* Task requirements: Rewrite the lines of every item below, replacing "collection date" with "date collected" and keeping everything else as it is. Leave out the pictures.
════════════════════
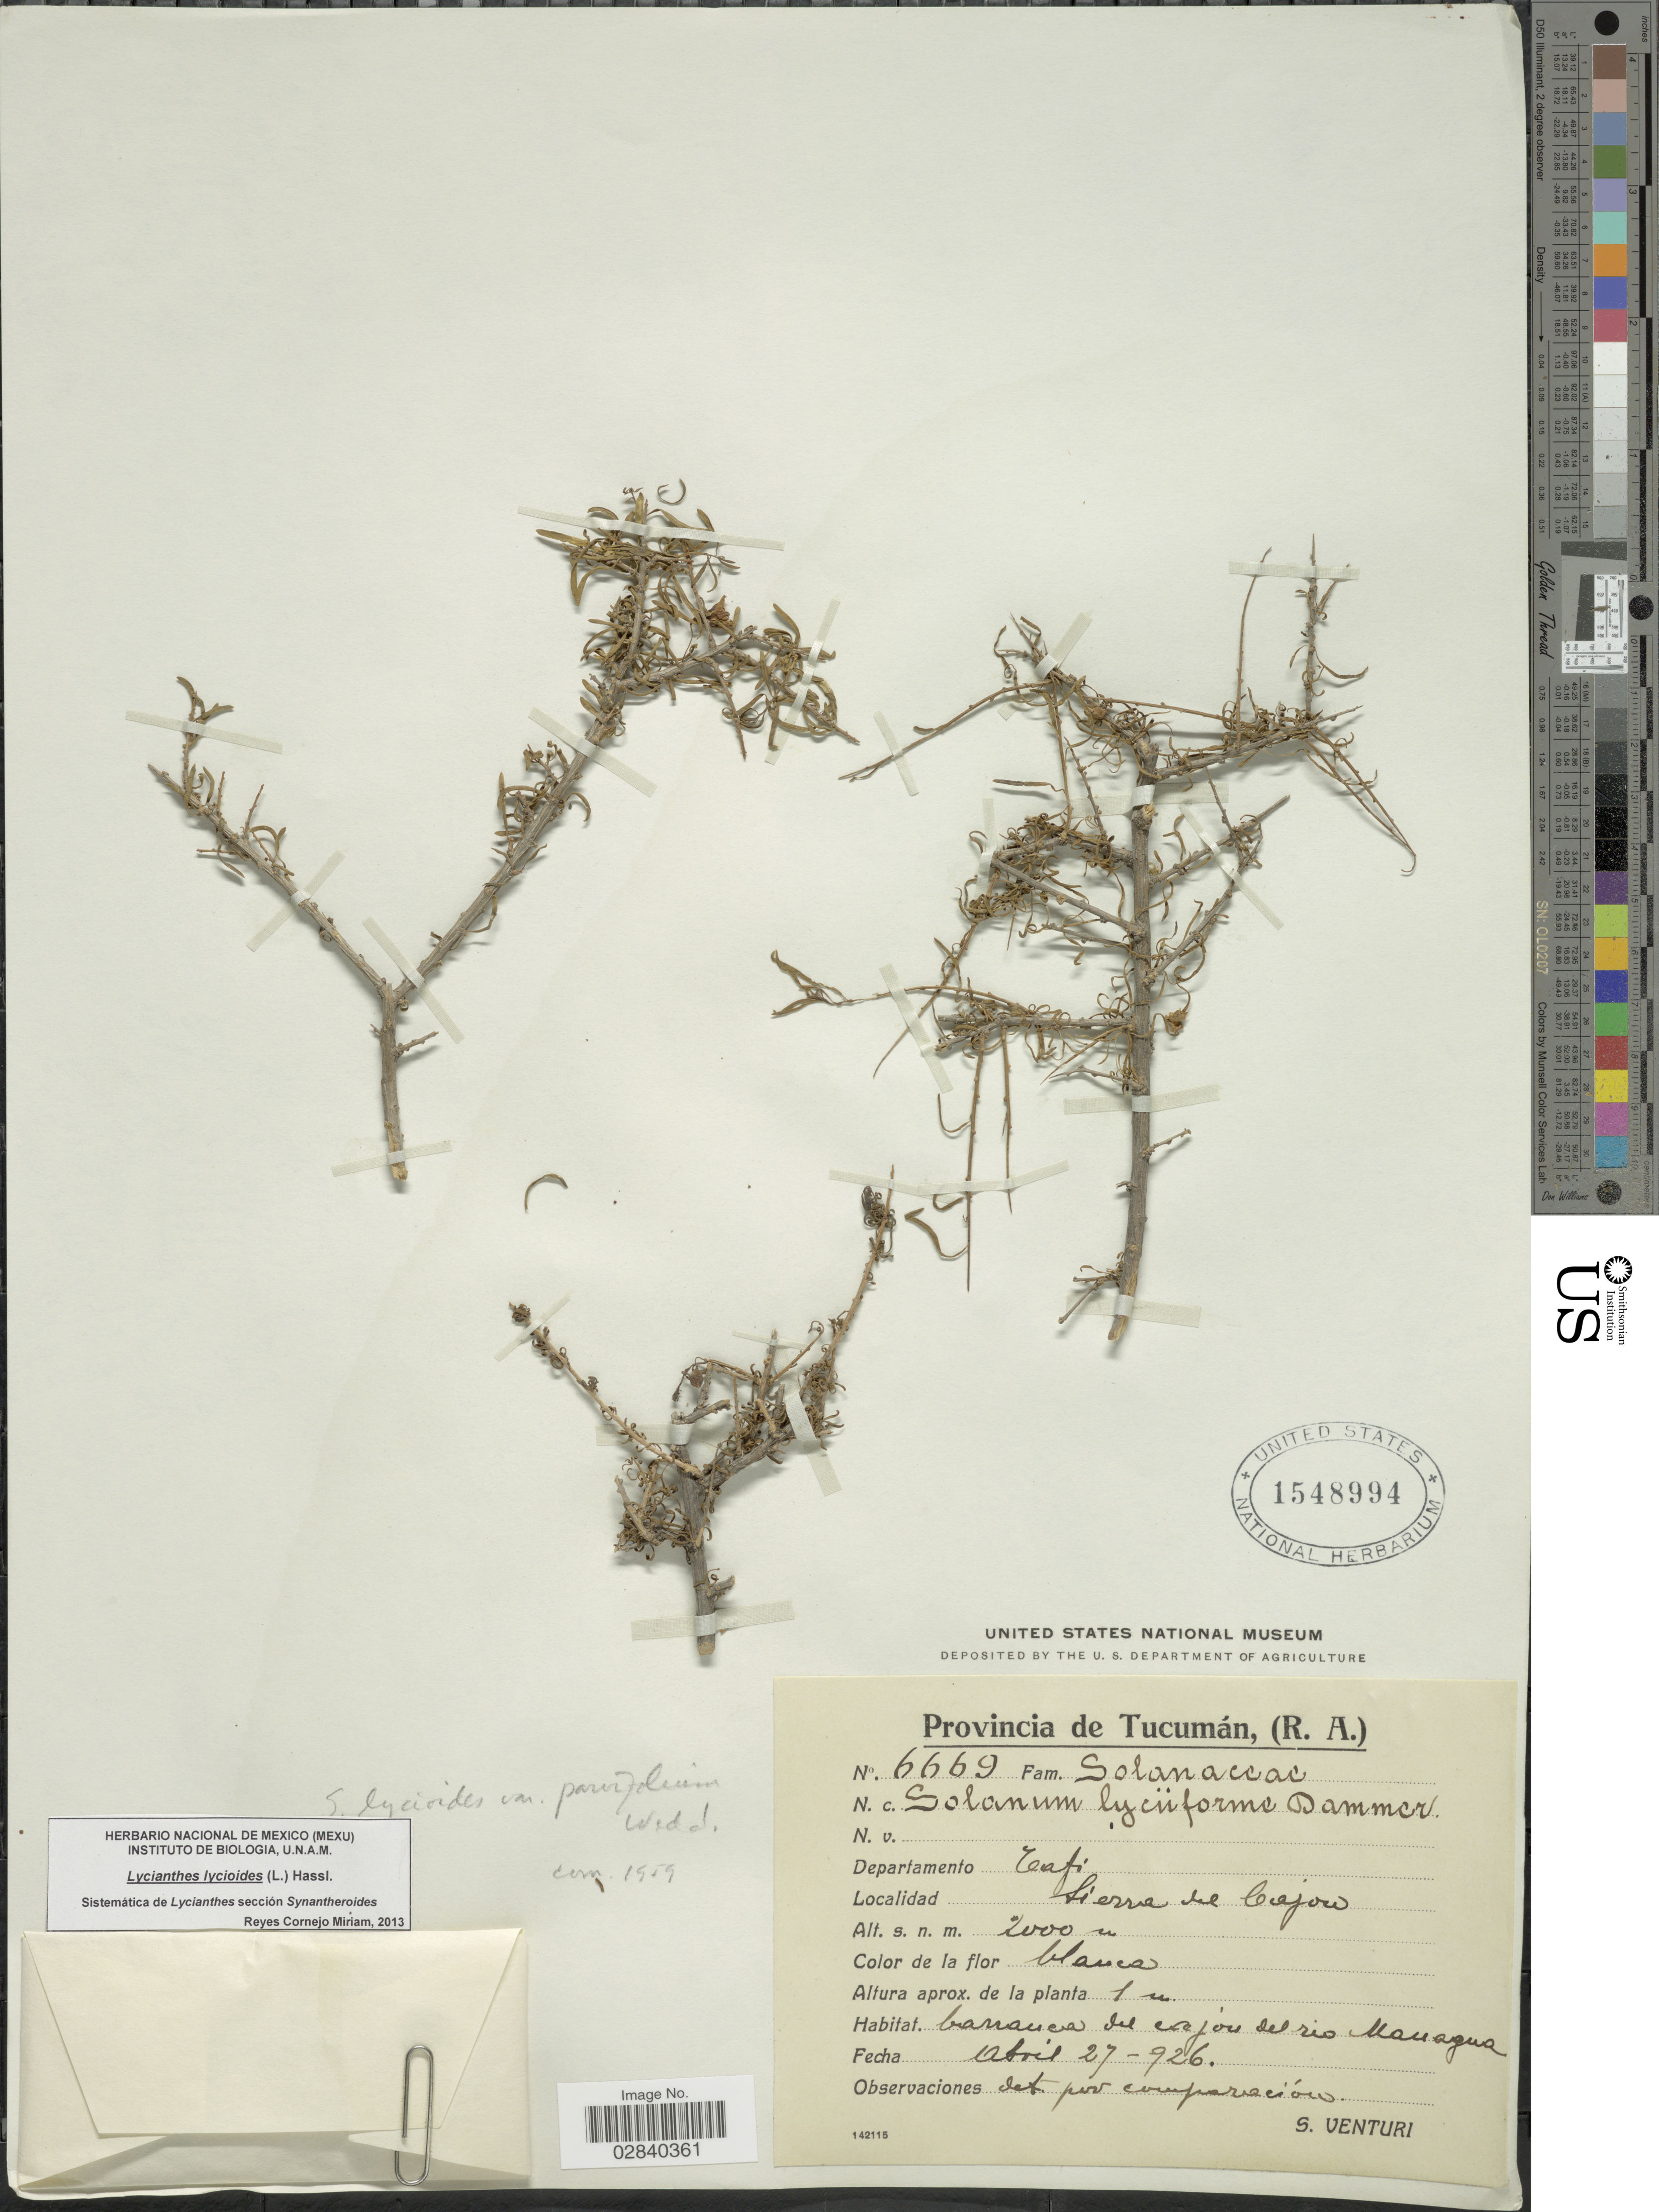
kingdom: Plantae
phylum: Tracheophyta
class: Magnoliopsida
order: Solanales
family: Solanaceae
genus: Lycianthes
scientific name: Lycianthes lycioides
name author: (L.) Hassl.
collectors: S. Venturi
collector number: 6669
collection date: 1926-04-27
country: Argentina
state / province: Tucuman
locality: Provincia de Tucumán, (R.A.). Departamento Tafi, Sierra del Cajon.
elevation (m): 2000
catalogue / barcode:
════════════════════
* The completed task:
kingdom: Plantae
phylum: Tracheophyta
class: Magnoliopsida
order: Solanales
family: Solanaceae
genus: Lycianthes
scientific name: Lycianthes lycioides
name author: (L.) Hassl.
collectors: S. Venturi
collector number: 6669
date collected: 1926-04-27
country: Argentina
state / province: Tucuman
locality: Provincia de Tucumán, (R.A.). Departamento Tafi, Sierra del Cajon.
elevation (m): 2000
catalogue / barcode:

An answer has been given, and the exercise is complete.